Under a War-torn Sky, then, is also the story of the teenagers, young children, women, and old men who risked everything to save lives and to resist Hitler’s oppression. I learned of them by reading many memoirs. In these first-person accounts, I found the inspiration for characters like Madame Gaulloise. She is based on several cosmopolitan women who used their wit and chic elegance to intimidate and baffle the Nazis, among them Lucie Aubrac and a Parisian who went by Marie-Claire, the combined name of her two cats. (And no, Madame Gaulloise’s clever poodle is not a factual dog. But using a nervous and rambunctious animal to distract the Nazis was a frequent tactic of the inventive and resourceful Resistance or maquis.) The Morvan maquis leader I named Martin is an amalgamation of many Frenchmen who had no military training but decided to take up the fight. One maquisard captain had been a dance-band leader before the war, another a veterinarian. He began running a rat line when he was walking home from his clinic and literally ran into an American boy, dazed from bailing out of his burning airplane, dragging his parachute with him through the streets. The girl who helps Henry evade his prison guards on the train is based on a 20-year-old agent code-named “Michou.” She spoke several languages fluently and used that linguistic talent and quick-witted play-acting to guide 150 Allied airmen to maquis safe houses.
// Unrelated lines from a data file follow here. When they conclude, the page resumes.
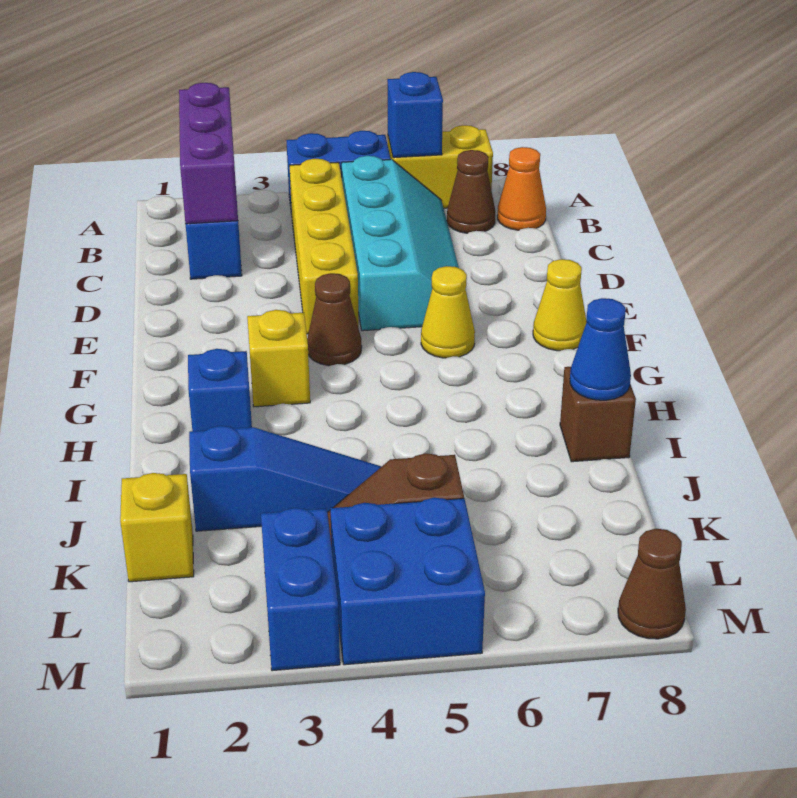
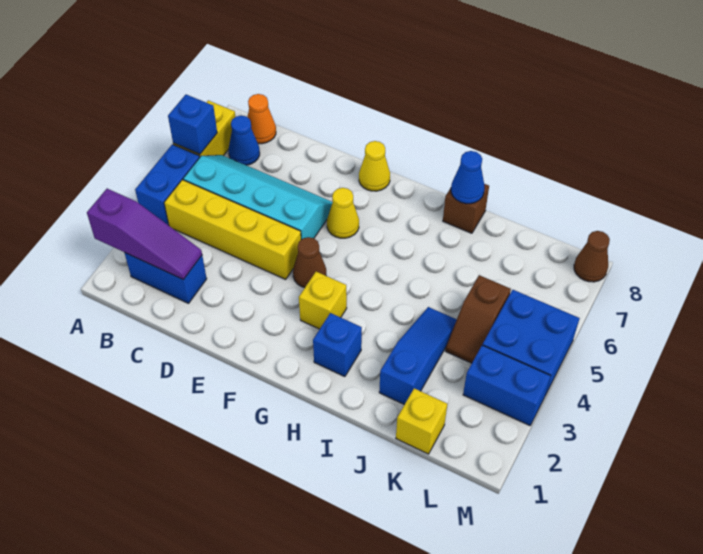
purple brick A2:C2 level 2 -> purple slope A2:C2 level 2 top A
brown cone B7 level 1 -> blue cone B7 level 1

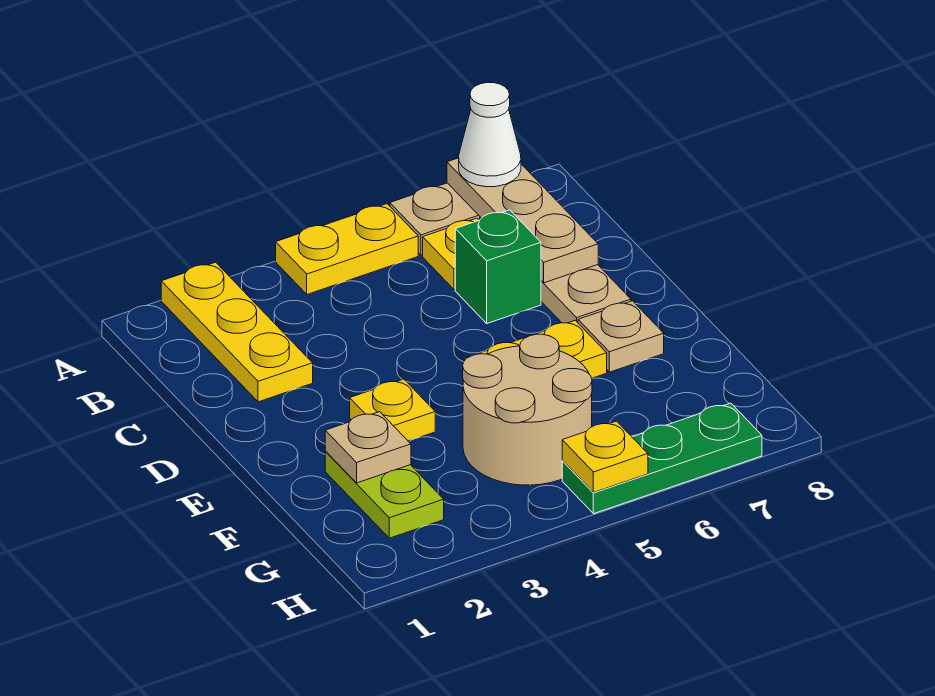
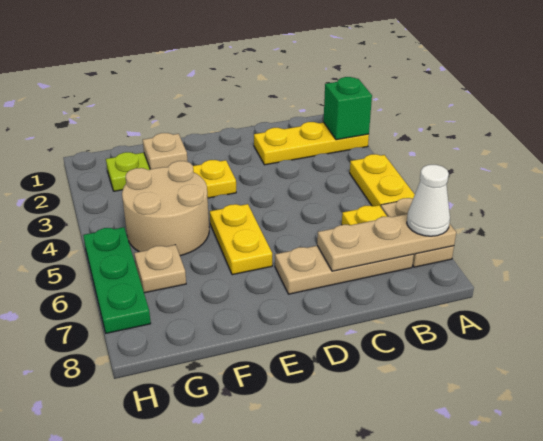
green brick C6 level 1 -> green brick A2 level 2
tan plate E7 level 1 -> tan plate G6 level 1
yellow plate H5 level 2 -> none

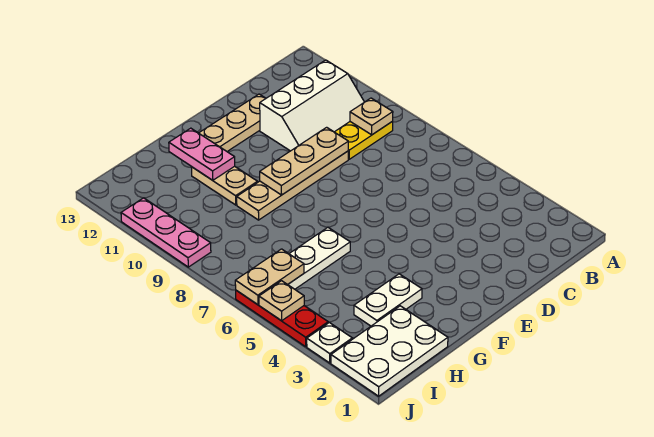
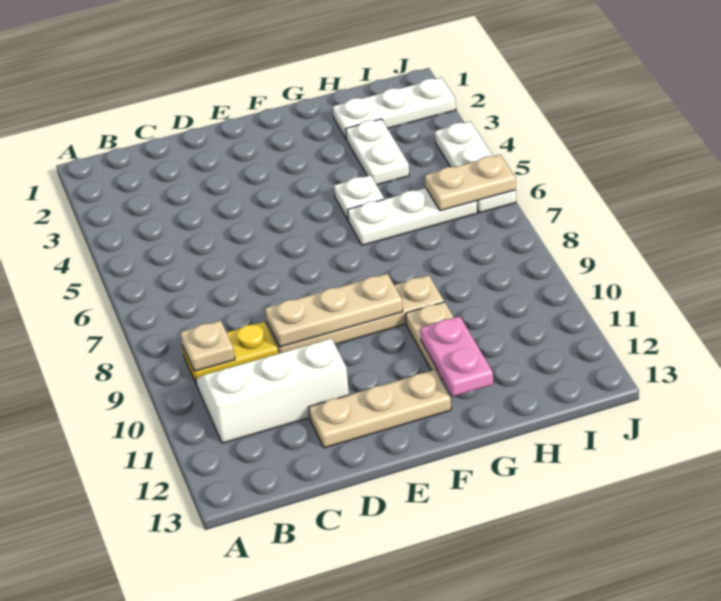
white plate G3:H3 level 1 -> white plate H3:H4 level 1
white plate H1:J2 level 1 -> white plate H2:J2 level 1
white plate J3 level 1 -> white plate G5 level 1
red plate J4:J6 level 1 -> white plate J4:J6 level 1
tan plate J5 level 2 -> none
pink plate J9:J11 level 1 -> none

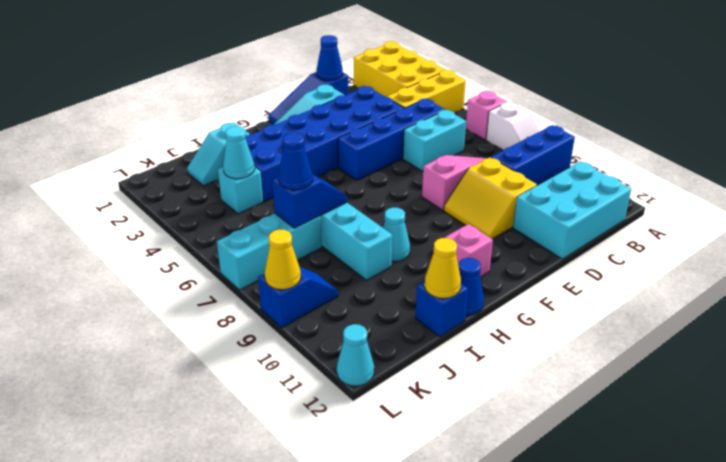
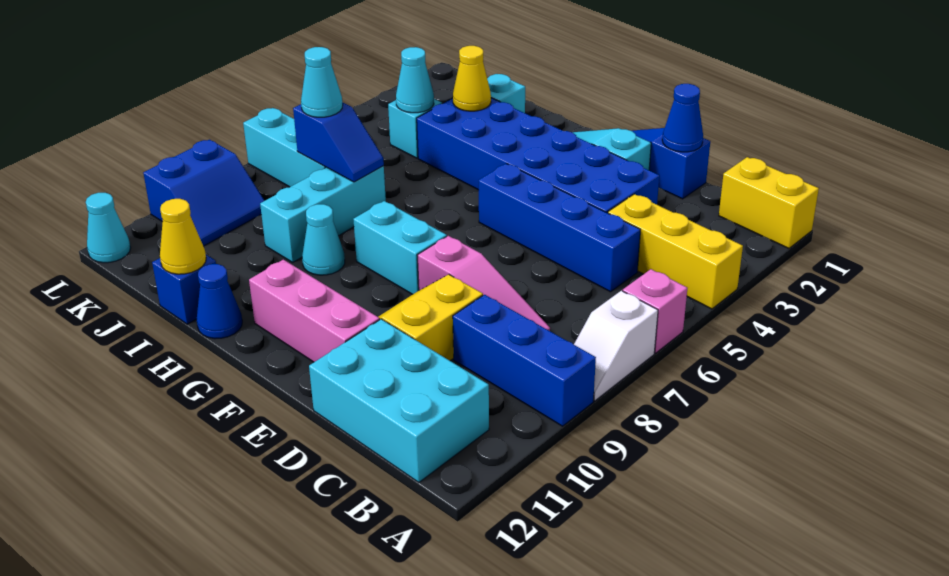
yellow brick A1:B3 level 1 -> yellow brick A1:B1 level 1
cyan brick C6:D6 level 1 -> cyan brick F8:G8 level 1
pink brick G11 level 1 -> pink brick E11:G11 level 1
blue cone J7 level 3 -> cyan cone J7 level 3
blue slope K9:L9 level 1 top L -> blue slope K9:L10 level 1 top L
yellow cone L9 level 2 -> yellow cone I3 level 2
These brave individuals typically acted alone, without the help or reassurance of a group. Often they made split-second decisions to shield an American on the run, pulling him to safety as a patrol passed. Or they might stand in the shadows for hours after curfew waiting to pick up a lost and frightened airman or brazenly escort him through checkpoints with false papers and pretend bluster. Caught, they would be interrogated, their family and friends probably rounded up as well, and then executed. They put themselves and those they loved into terrible peril while their neighbors might collaborate with the Nazis out of fear or for reward money or because they agreed with Hitler’s hatred of Jews.
Amidst such cruelty and cowardice, real people like Madame Gaulloise, Pierre, Claudette, and the old school teacher could still dream of a better world and a better people. In the face of pervasive hatred and violence, ordinary people had the extraordinary ability to show mercy and generosity.
I traveled to France to better understand the landscape, the people of WWII, and what happened to civilians during the fight for liberation. I stood for a long time in front of one display in a small Resistance museum in the Morvan region, just a few miles from Dun-les-Places, where the Nazis gunned down an entire village because a handful of them were members of the local maquis. I was transfixed by a wall of black and white photos of Resistance fighters and the villagers who helped them. I realized then, really for the first time, that had it not been for these brave people, my father might not have survived. I and my children would not exist.
What haunted me most were the clear-eyed, hopeful faces of several teenagers who disappeared, never to be found. Also displayed is a letter by a 23-year-old Paul Sarrette, who was killed by the Nazis. He wrote, “I am going to fight, not for a word, not for glory or for a flag, but for you—men, woman, and children—so that you may live without knowing the horrors of a war.”
Leaving the museum, visitors pass under an arch that states: “May you think sometimes of the reasons you are free.” I hope Henry Forester and Under a War-torn Sky do that for you.